His father had like a snail in his head, a dirty little snail. That was it. The snail had been talking for years and had convinced his father that he, Ferrie, had to be put in a bottle of beer and corked. Because he, Ferrie, was dregs.

That was wrong, Ferrie thought; he wasn't dregs. Something had to get the snail out of his father's head.

He went back to see Sacred Man after his dozen reefers were gone. They sold him heroin and showed him how to pop it. It didn't cost much, considering what his father gave him. He popped it in his bedroom and liked it fine.

It wasn't a snail at all, he thought a few days later. Or maybe his father's whole head was a snail, because he couldn't see where the snail ended and the brain began.

That was very bad.

About two weeks later he went up to his room and got down his hunting rifle. Fairfax County, where he lived, had grouse in its woods. Every guy and his dad had a hunting rifle.

"Hey dad, you want to come up here for a minute?" he called downstairs.

Ferrell Crosby, Sr., grunted, put down his paper and came upstairs.

When he reached the landing, Ferrell, Jr., stepped out of his room and shot him between the eyes. He went over backward and rolled back down the stairs.
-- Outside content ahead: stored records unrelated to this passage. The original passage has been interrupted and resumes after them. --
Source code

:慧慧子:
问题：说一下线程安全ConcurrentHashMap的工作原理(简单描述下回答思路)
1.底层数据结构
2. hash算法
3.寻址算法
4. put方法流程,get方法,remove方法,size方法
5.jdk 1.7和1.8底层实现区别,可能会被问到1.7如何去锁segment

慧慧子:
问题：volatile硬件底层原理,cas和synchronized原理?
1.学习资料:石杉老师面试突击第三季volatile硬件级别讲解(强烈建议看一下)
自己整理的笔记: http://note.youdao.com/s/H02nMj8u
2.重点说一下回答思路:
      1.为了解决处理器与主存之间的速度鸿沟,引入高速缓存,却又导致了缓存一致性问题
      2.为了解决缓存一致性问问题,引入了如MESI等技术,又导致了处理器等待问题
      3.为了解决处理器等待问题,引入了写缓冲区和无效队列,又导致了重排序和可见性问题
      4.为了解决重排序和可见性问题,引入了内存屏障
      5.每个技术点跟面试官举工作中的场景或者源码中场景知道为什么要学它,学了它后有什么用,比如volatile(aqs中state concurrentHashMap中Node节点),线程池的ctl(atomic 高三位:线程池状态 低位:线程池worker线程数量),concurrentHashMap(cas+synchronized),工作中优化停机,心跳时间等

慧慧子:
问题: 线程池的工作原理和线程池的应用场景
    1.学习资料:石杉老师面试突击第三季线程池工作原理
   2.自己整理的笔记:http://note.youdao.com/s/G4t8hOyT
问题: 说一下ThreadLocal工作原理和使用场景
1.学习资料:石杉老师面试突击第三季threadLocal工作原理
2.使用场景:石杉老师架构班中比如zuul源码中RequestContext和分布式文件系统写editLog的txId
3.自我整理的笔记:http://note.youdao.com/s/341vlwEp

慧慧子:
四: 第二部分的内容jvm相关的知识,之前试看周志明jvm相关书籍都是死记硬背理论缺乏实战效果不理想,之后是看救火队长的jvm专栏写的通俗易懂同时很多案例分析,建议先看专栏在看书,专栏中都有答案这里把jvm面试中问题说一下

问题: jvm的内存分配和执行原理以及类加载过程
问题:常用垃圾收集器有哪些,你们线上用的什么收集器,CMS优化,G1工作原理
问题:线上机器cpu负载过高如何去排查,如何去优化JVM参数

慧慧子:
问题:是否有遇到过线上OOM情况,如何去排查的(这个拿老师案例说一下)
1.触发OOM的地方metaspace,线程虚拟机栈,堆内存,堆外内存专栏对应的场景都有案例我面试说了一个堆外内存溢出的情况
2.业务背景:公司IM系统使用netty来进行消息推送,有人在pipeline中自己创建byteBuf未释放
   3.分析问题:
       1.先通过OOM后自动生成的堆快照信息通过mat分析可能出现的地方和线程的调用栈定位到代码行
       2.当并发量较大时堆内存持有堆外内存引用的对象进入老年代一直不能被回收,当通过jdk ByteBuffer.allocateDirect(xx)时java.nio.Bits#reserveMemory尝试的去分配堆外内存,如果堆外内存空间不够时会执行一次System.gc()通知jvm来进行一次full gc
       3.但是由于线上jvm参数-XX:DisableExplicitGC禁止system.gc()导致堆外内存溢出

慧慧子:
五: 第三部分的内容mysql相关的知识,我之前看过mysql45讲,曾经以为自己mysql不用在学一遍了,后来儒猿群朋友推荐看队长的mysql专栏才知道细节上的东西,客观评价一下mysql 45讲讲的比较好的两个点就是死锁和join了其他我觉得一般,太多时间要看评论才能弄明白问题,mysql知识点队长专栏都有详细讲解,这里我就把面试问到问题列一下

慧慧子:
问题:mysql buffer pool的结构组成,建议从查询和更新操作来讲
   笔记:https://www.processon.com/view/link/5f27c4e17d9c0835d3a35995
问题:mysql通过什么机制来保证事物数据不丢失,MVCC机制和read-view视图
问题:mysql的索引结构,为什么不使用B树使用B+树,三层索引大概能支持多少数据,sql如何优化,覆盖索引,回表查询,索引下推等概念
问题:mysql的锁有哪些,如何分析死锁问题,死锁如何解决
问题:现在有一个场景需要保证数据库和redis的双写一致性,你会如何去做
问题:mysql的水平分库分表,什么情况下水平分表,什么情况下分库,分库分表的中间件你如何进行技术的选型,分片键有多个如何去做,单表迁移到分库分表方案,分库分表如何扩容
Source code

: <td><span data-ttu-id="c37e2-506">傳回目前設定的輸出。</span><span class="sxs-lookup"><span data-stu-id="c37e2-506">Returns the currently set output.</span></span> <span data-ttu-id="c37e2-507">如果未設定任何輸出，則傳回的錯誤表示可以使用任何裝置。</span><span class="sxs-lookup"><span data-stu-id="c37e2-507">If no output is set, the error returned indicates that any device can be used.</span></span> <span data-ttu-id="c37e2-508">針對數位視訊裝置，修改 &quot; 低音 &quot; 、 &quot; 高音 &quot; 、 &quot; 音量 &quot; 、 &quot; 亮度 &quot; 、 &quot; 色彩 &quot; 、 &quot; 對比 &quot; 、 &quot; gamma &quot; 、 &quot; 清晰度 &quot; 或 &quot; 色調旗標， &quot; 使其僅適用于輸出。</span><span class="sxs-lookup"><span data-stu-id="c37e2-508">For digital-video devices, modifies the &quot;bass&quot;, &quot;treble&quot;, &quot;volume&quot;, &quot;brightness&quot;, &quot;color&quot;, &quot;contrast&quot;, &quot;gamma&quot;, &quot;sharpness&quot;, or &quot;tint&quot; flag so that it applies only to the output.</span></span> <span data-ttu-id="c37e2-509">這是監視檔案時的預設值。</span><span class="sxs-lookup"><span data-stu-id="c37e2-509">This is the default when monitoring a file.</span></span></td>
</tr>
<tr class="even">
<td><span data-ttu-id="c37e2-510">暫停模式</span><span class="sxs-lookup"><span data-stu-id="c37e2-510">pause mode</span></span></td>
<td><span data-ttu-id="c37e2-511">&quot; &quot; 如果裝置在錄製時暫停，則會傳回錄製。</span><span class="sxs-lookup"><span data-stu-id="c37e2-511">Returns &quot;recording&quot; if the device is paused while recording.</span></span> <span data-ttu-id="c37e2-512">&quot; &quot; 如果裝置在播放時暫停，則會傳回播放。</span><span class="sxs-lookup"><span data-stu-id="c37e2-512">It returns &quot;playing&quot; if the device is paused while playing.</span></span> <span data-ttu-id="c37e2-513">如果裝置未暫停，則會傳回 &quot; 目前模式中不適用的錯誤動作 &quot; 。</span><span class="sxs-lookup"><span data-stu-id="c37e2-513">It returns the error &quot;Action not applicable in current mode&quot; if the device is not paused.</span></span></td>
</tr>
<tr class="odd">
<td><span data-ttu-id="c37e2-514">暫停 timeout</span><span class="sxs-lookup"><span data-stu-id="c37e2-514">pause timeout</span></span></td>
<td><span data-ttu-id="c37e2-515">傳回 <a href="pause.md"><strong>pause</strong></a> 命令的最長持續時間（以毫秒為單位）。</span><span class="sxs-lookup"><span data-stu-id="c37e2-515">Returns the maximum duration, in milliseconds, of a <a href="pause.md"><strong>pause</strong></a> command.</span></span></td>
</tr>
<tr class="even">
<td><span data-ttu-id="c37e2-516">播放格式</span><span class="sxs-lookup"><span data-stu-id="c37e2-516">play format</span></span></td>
Then Ferrell, Jr., went back inside his room. He sat down at his desk and thought for a few minutes. He'd removed the snail from his father's brain and maybe even the whole brain. But he'd also killed his father.

Man, he thought. What'll I do next?

He didn't think about it very much. He put another shell in the rifle, set the stock on the floor and reached way down for the trigger. He pushed the trigger and blew his own head off.

That's near the level of pulp masterpiece.

The book never hits that kind of high mark again, though there are moments. The sentence "Then he went upstairs and did his vomiting" comes to mind.

One gratifying thing about the Cain's Hundred book is that the constantly scowling Cain is allowed to get things wrong and not be an unerring superman all the time.

There aren't any beatniks, though when Cain visits the college he hears "a student arguing loudly for his personal interpretation of a line by Ezra Pound".